CD: It was a different story for every guy. Kirk Smithhart is a great guitar player who I had been wanting to work with but never got a chance to. He was cool enough to agree to do this band and we’re just having a great time. He brought in the drummer (Ed) “Hot” Cleveland and that’s when I moved to guitar. And that was so far for me because it’s just a whole new different look and perspective. Then Daniel Coburn, the singer, he was really the key piece of the puzzle to make it all work.

AJ: I was going to ask you about that. In the press releases, or at least in my memory, Hill Country Revue is your band, but with Daniel doing the front man duties. How’s that working out for you?

CD: It’s wonderful, man. We just get to concentrate on the music while he has the vocals covered. Artistically it’s great because we get to come up with grooves and he does the vocals. His lyrics are real cool and he’s a great singer.

What I did was, I called up the best guitar player I knew, the best singer and the best drummer and just started a band. These are my hand picked smoking guns.

AJ: Well, if you gotta pick a posse, yours is a nice one to have.

Exercise set
a - In the band interview, who is the drummer that Kirk Smithhart brought in?
b - Translate this sentence from the band interview into Spanish: "His lyrics are real cool and he's a great singer."

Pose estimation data
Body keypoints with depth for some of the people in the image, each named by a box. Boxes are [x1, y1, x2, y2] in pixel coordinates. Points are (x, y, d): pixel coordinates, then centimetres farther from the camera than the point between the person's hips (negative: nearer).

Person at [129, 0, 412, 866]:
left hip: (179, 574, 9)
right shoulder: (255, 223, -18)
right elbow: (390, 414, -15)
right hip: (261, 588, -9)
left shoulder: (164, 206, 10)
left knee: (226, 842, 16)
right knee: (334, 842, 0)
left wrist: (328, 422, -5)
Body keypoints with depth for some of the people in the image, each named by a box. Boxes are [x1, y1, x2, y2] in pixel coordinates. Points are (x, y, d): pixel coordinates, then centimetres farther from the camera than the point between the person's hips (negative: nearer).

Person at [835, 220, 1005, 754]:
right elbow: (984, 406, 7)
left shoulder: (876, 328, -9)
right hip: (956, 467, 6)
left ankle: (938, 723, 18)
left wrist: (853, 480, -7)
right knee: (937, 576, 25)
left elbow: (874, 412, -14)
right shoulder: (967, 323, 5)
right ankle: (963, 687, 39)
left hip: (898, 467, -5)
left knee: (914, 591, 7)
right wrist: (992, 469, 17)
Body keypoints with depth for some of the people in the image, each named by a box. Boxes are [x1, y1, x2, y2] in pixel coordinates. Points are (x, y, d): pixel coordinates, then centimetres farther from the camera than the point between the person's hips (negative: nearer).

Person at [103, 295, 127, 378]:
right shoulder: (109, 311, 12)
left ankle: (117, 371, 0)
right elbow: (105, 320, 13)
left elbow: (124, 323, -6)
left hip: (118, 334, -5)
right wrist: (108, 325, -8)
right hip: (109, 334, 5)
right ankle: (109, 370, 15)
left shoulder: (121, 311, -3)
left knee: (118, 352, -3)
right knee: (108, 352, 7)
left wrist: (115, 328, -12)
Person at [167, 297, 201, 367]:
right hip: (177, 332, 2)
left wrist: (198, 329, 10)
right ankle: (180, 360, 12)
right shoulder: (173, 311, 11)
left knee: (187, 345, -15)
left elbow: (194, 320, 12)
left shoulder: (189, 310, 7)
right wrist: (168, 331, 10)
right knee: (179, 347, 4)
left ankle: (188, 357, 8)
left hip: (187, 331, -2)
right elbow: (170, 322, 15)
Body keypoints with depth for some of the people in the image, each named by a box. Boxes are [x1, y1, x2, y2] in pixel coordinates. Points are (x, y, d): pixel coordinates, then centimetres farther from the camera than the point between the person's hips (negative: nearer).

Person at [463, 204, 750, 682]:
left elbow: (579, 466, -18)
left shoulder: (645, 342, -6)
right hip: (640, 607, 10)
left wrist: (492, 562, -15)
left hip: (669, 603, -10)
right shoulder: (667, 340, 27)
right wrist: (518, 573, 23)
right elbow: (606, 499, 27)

==

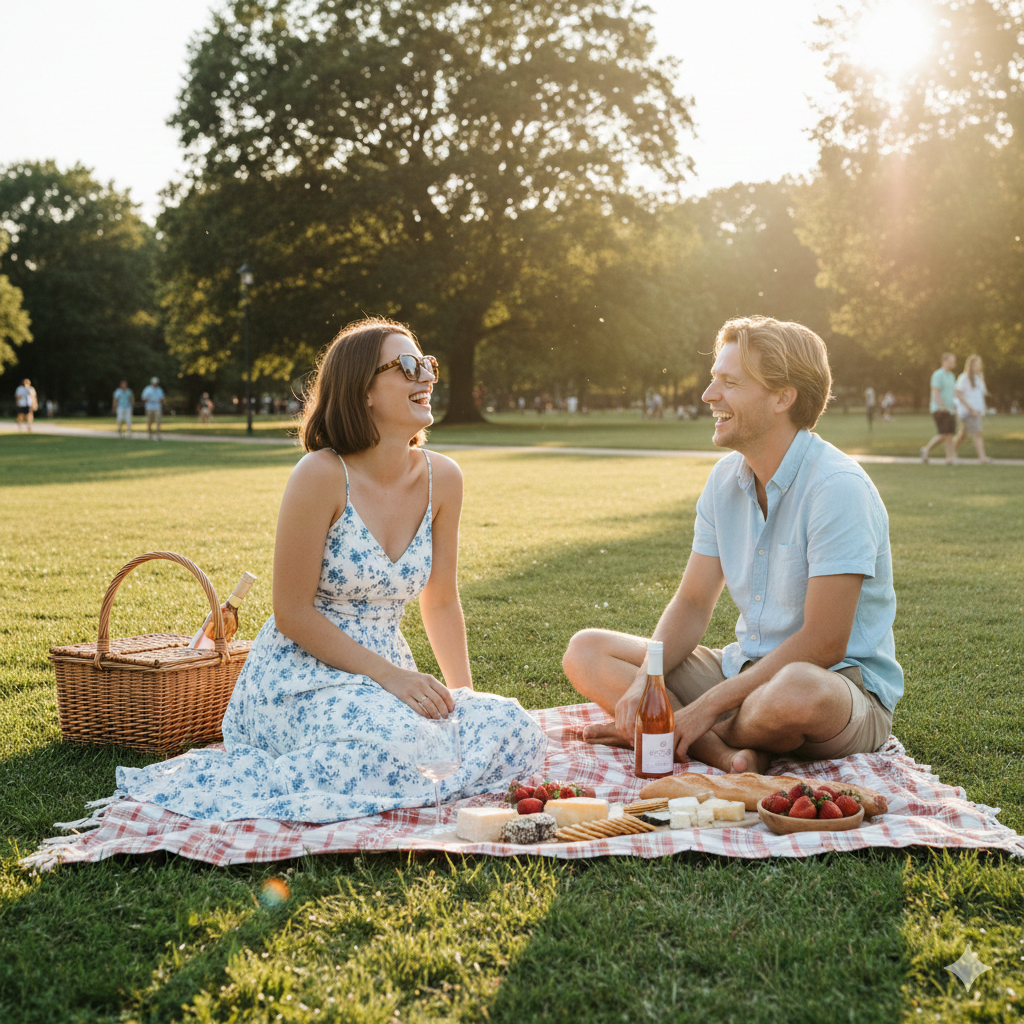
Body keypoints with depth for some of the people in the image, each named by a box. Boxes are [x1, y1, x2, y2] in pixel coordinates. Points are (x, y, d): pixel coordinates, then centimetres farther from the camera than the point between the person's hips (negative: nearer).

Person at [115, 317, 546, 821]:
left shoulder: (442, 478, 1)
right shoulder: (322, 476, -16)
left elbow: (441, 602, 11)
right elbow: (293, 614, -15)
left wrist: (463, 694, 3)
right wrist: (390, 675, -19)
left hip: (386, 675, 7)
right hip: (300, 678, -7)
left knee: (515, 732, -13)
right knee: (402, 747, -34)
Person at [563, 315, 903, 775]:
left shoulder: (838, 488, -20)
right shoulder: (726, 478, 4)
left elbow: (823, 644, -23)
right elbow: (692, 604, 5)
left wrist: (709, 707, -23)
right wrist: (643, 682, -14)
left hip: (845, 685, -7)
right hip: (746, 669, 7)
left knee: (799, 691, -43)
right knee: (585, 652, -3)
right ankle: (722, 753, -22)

Answers to each task
a - Ed "Hot" Cleveland.

b - Sus letras son geniales y es un gran cantante.